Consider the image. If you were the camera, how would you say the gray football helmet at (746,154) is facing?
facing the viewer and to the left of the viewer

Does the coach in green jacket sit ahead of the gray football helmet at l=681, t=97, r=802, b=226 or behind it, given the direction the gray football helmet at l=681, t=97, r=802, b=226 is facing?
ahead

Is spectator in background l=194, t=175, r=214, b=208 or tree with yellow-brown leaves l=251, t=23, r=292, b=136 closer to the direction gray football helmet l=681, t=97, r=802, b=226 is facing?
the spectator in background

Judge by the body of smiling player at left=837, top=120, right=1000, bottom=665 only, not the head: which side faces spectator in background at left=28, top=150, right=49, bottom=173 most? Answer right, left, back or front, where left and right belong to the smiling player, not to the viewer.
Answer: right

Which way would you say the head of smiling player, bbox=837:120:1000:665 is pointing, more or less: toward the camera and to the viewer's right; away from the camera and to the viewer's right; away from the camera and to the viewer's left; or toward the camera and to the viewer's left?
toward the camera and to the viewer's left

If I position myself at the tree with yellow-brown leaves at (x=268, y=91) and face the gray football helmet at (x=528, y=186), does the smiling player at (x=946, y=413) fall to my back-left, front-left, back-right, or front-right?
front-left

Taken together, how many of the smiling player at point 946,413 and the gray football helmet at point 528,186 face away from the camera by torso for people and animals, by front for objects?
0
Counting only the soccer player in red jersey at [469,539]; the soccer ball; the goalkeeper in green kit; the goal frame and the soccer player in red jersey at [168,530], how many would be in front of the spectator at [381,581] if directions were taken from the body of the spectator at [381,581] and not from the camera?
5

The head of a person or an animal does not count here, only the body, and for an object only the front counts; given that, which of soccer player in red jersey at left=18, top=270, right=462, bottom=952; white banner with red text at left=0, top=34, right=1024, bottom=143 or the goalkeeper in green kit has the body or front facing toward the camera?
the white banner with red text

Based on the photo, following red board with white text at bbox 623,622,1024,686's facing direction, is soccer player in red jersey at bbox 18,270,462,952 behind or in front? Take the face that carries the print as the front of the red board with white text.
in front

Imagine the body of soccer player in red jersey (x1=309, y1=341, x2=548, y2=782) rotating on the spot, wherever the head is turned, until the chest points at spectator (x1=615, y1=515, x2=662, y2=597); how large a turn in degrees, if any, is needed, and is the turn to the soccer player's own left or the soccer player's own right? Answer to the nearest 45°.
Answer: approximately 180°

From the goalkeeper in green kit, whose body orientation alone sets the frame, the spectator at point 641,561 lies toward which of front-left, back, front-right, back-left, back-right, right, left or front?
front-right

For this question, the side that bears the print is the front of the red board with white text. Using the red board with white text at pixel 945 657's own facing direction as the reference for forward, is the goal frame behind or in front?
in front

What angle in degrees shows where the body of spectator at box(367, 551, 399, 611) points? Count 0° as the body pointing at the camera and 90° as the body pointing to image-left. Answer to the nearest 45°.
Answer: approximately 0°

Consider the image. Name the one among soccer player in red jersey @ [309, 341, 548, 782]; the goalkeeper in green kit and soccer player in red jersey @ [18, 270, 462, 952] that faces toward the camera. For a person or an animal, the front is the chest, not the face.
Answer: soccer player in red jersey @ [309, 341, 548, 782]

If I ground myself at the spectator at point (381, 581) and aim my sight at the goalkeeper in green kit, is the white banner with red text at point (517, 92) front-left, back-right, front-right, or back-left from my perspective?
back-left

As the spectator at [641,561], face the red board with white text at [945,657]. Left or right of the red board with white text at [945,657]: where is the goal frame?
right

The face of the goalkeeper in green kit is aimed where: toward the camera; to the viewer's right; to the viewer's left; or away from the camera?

————

> [Your instructions]: Put every line of the rows above into a numbered list, skipping the blank lines.

> [Exercise result]:
1. Consider the image. If you were the camera, how would you say the gray football helmet at (746,154) is facing?
2. facing the viewer and to the left of the viewer
3. Does the coach in green jacket sit ahead of the gray football helmet at l=681, t=97, r=802, b=226 or behind it, given the direction the gray football helmet at l=681, t=97, r=802, b=226 is facing?
4. ahead
5. Is spectator in background l=194, t=175, r=214, b=208 or tree with yellow-brown leaves l=251, t=23, r=292, b=136 closer to the direction gray football helmet l=681, t=97, r=802, b=226 is facing?
6. the spectator in background
7. Judge by the body of smiling player at left=837, top=120, right=1000, bottom=665 only, not the head: which side faces spectator in background at left=28, top=150, right=49, bottom=173 most? Answer right, left, back or front, where left and right belong to the smiling player, not to the viewer.
8. Answer: right
9. Which way would you say the head of smiling player, bbox=837:120:1000:665 is pointing, more or less: toward the camera and to the viewer's right; away from the camera and to the viewer's right; away from the camera and to the viewer's left; or toward the camera and to the viewer's left?
10. toward the camera and to the viewer's left
11. If I position myself at the tree with yellow-brown leaves at (x=268, y=91) and face the gray football helmet at (x=528, y=186), does the smiling player at (x=946, y=413) fall to my back-left, front-left, back-right, or front-right?
12. front-left
13. Taken together, how many of the smiling player at point 946,413 and the gray football helmet at point 528,186 face away from the camera by torso for people and animals, by front for objects?
14. 0
15. Counting only the soccer player in red jersey at [469,539]; the soccer ball; the goalkeeper in green kit; the goal frame and the soccer player in red jersey at [168,530], how many would be in front of the spectator at [381,581] if directions were taken from the body of the spectator at [381,581] and not from the camera?
16. 5
17. The head of a person or an animal does not count here, only the body, and for an object only the front counts; given that, which of soccer player in red jersey at left=18, top=270, right=462, bottom=952; white banner with red text at left=0, top=34, right=1024, bottom=143 or the goalkeeper in green kit has the body or front facing toward the camera?
18. the white banner with red text
19. Based on the photo, following red board with white text at bbox 623,622,1024,686's facing direction, is soccer player in red jersey at bbox 18,270,462,952 behind or in front? Take the face that carries the print as the front of the red board with white text.
20. in front
21. Imagine the body of soccer player in red jersey (x1=309, y1=341, x2=548, y2=782) rotating on the spot, wherever the head is turned, until the chest points at spectator (x1=615, y1=515, x2=662, y2=597); how large a turn in degrees, if any, is needed, and is the turn to the soccer player's own left or the soccer player's own right? Answer to the nearest 45°.
22. Answer: approximately 180°
23. From the goalkeeper in green kit, whose body orientation alone sets the frame, the spectator at point 641,561 lies toward which of front-left, back, front-right, back-left, back-right, right, left or front?
24. front-right
25. For this question, the side that bears the print is the front of the red board with white text. Using the red board with white text at pixel 945 657's own facing direction as the reference for forward, is the goal frame behind or in front?
26. in front
27. What angle in degrees shows where the body of spectator at box(367, 551, 399, 611) points? Count 0° as the body pointing at the camera and 90° as the body pointing to image-left. Answer to the nearest 45°.
28. Answer: approximately 0°
29. Consider the image. Name the one among soccer player in red jersey @ [309, 341, 548, 782]; the goalkeeper in green kit and soccer player in red jersey @ [18, 270, 462, 952] that faces toward the camera. For a person or an animal, the front is the chest, not the face.
30. Answer: soccer player in red jersey @ [309, 341, 548, 782]
31. If I ground myself at the spectator at point (381, 581) and aim my sight at the goalkeeper in green kit, is the white banner with red text at point (517, 92) front-left, back-right, front-right, or back-left from my perspective?
32. back-left
33. As the spectator at [641,561], face the red board with white text at [945,657]. Left or right of the red board with white text at [945,657]: where is the goal frame?
34. right
35. The face of the goalkeeper in green kit is aimed where: toward the camera; to the viewer's right; to the viewer's left; or away from the camera?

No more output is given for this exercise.